Short exercise. Set down the rows below word for word, from the very first line through the line that contains "genus: Calypte".

Data for this task.
· · · · · · ·
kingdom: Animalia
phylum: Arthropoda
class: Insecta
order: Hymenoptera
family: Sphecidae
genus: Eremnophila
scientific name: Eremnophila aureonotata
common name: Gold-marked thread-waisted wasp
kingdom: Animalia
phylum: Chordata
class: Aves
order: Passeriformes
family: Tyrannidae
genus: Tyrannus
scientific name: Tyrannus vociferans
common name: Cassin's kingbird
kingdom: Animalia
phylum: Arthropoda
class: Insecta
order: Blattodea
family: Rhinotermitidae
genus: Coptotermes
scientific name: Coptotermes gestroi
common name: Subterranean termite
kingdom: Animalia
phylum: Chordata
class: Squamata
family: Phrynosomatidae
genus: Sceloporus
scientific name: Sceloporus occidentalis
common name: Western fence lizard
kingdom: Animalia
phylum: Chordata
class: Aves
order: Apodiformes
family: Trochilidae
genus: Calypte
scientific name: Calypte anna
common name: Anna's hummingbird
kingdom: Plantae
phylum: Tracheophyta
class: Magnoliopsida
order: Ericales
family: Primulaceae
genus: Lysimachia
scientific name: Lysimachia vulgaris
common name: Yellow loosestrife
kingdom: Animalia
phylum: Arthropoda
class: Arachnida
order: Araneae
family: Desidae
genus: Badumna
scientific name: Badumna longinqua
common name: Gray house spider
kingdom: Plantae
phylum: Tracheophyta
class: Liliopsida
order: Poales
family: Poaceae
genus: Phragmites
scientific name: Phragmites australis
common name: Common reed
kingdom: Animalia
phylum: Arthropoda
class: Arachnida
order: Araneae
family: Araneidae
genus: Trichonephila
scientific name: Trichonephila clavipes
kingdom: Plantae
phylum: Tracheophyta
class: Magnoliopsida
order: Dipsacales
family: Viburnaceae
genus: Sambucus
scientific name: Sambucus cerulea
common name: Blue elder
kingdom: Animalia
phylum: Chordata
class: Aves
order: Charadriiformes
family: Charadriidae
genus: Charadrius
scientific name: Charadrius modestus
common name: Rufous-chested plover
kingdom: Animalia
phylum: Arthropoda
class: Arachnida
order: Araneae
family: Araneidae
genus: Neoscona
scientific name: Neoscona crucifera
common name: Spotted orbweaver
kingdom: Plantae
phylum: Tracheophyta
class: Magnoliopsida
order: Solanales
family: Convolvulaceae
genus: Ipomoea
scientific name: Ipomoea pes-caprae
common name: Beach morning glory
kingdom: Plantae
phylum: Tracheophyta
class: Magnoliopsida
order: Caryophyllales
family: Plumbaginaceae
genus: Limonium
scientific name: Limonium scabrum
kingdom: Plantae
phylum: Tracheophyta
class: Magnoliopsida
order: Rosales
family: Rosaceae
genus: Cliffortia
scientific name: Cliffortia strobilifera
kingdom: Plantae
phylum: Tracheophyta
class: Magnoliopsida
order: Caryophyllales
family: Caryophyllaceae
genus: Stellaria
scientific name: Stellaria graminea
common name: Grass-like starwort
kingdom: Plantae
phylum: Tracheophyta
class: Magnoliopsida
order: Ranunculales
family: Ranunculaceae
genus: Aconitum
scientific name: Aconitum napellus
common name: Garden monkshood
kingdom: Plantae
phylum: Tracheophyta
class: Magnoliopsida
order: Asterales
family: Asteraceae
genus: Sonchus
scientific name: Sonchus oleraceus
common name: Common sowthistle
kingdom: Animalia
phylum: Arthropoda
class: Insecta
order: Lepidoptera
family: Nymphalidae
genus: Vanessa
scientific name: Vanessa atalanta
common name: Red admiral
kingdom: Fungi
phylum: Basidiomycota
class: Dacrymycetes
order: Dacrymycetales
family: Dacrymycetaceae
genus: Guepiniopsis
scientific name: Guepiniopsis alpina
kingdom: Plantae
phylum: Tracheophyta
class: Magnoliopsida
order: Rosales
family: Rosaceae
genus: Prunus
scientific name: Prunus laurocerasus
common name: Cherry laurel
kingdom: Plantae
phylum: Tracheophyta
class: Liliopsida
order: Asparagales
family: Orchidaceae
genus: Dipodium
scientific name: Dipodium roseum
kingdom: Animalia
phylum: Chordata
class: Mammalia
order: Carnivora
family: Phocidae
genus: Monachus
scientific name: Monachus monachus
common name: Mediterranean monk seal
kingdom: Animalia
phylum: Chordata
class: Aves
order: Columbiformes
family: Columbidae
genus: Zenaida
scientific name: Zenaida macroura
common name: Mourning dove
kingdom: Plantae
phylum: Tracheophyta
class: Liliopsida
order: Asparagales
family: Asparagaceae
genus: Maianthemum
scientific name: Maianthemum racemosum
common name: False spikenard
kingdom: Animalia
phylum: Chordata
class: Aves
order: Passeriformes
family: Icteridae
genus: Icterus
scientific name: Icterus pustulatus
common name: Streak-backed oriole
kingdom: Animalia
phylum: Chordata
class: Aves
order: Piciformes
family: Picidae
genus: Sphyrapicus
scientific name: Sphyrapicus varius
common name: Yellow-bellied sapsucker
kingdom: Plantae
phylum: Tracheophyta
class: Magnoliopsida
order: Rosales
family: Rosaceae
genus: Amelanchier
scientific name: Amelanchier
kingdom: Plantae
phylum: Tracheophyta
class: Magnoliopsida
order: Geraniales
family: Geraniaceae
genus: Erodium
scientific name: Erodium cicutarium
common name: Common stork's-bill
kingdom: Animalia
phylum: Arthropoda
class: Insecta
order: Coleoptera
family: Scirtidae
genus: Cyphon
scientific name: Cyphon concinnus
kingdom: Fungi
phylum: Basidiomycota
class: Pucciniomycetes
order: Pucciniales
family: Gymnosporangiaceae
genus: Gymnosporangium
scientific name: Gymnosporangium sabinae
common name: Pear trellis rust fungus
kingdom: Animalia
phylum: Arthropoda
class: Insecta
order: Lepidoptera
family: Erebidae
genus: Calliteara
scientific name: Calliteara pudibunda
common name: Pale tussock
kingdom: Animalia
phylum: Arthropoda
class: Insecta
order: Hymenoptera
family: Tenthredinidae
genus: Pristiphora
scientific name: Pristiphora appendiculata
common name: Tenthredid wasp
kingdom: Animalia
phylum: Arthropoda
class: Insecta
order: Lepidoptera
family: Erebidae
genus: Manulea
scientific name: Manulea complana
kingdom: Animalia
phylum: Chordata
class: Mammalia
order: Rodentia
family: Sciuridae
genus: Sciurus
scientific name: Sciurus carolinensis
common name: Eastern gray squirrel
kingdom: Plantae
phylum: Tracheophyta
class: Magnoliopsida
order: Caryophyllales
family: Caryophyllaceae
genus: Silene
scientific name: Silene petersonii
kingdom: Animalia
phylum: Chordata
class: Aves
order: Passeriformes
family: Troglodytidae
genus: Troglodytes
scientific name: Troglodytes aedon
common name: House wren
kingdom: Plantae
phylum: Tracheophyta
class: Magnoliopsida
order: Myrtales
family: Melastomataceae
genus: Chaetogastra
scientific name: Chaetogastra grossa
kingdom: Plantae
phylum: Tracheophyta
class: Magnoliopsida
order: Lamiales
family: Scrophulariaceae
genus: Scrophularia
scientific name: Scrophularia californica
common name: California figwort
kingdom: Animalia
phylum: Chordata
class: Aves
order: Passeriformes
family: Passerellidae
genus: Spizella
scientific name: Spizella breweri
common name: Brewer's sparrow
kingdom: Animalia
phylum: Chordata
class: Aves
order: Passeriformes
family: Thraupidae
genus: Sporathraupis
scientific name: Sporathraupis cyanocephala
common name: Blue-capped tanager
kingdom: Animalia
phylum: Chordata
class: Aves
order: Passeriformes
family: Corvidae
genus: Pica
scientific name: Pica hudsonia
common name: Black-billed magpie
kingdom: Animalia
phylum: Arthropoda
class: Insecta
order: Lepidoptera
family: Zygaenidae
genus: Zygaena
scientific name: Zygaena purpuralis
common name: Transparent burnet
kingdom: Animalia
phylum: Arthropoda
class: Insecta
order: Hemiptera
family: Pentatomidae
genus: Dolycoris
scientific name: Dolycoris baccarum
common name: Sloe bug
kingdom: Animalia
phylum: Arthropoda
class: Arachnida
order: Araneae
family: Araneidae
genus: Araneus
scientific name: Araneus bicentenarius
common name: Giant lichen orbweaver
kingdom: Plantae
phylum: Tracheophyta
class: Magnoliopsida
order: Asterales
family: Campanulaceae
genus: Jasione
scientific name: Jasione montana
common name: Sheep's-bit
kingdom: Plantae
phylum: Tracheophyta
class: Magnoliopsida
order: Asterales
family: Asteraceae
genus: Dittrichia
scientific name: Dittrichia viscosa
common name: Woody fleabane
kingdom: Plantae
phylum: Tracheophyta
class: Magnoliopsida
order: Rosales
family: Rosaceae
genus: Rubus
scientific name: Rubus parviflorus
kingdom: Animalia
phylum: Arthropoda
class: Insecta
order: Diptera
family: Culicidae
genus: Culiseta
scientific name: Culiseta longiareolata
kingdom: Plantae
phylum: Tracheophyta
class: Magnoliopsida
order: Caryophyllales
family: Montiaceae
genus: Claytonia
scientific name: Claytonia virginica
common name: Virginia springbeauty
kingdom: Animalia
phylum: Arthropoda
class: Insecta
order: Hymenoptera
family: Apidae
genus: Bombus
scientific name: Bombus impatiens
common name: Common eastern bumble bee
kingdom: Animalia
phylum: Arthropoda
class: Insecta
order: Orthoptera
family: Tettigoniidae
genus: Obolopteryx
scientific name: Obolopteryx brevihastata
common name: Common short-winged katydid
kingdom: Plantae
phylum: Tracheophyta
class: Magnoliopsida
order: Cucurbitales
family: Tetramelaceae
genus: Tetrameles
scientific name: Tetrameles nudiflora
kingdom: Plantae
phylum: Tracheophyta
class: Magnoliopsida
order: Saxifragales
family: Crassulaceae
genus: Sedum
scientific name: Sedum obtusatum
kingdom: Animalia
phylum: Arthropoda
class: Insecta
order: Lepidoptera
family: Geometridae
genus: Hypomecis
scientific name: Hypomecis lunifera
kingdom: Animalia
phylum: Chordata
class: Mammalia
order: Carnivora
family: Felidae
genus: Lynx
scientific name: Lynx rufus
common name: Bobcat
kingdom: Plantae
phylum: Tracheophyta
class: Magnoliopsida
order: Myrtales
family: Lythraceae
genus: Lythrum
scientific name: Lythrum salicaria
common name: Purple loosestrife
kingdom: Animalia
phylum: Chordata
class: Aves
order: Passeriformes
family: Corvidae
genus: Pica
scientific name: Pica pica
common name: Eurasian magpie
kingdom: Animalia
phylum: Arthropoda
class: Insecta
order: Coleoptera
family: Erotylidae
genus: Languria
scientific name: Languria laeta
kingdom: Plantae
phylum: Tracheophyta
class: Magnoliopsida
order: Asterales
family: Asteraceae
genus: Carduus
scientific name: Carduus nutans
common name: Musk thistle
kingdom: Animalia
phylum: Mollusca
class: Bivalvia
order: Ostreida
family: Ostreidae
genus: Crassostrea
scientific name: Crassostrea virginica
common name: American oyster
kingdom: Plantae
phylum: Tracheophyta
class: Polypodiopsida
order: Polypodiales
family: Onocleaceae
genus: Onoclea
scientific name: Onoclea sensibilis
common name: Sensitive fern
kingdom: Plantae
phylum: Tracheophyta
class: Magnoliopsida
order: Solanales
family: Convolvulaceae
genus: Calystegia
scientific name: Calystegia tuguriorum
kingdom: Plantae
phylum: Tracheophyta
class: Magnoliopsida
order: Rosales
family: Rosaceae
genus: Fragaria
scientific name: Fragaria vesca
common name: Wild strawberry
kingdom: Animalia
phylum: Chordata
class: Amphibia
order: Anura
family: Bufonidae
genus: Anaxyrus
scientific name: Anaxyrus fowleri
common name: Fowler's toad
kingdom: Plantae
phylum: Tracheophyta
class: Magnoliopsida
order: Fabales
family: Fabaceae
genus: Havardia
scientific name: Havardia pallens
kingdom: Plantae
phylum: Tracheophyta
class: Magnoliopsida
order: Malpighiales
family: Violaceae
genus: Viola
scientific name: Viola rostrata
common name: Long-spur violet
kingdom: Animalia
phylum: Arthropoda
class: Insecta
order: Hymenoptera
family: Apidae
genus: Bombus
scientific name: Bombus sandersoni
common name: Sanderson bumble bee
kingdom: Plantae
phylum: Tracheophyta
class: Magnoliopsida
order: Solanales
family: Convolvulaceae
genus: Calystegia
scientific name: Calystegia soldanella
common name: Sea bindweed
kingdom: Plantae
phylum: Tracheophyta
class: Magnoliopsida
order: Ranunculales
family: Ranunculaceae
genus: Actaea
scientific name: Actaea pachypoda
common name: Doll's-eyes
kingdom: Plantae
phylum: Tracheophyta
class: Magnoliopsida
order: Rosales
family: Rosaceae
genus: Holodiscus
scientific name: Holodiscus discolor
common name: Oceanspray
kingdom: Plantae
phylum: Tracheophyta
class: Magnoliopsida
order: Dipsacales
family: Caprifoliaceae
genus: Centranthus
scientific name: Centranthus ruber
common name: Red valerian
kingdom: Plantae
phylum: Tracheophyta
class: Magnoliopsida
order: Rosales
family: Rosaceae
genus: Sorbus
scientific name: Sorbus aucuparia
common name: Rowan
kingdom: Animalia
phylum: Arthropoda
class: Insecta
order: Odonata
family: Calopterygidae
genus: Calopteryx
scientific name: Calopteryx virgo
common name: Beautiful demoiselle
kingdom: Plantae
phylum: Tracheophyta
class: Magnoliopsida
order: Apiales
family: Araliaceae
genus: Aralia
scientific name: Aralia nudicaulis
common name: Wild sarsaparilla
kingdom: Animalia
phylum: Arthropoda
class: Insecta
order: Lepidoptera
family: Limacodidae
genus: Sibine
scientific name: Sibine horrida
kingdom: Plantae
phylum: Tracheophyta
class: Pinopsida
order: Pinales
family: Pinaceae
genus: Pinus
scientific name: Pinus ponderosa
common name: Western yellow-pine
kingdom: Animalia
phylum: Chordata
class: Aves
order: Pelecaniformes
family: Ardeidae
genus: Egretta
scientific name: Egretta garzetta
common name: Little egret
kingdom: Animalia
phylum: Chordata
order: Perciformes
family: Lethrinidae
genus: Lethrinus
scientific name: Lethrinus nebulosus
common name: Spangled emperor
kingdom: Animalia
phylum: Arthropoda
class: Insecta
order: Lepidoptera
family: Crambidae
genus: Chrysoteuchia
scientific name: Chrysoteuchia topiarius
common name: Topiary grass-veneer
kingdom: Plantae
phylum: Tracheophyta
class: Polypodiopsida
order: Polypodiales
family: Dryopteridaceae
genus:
· · · · · · ·
Expected answer.
kingdom: Animalia
phylum: Arthropoda
class: Insecta
order: Hymenoptera
family: Sphecidae
genus: Eremnophila
scientific name: Eremnophila aureonotata
common name: Gold-marked thread-waisted wasp
kingdom: Animalia
phylum: Chordata
class: Aves
order: Passeriformes
family: Tyrannidae
genus: Tyrannus
scientific name: Tyrannus vociferans
common name: Cassin's kingbird
kingdom: Animalia
phylum: Arthropoda
class: Insecta
order: Blattodea
family: Rhinotermitidae
genus: Coptotermes
scientific name: Coptotermes gestroi
common name: Subterranean termite
kingdom: Animalia
phylum: Chordata
class: Squamata
family: Phrynosomatidae
genus: Sceloporus
scientific name: Sceloporus occidentalis
common name: Western fence lizard
kingdom: Animalia
phylum: Chordata
class: Aves
order: Apodiformes
family: Trochilidae
genus: Calypte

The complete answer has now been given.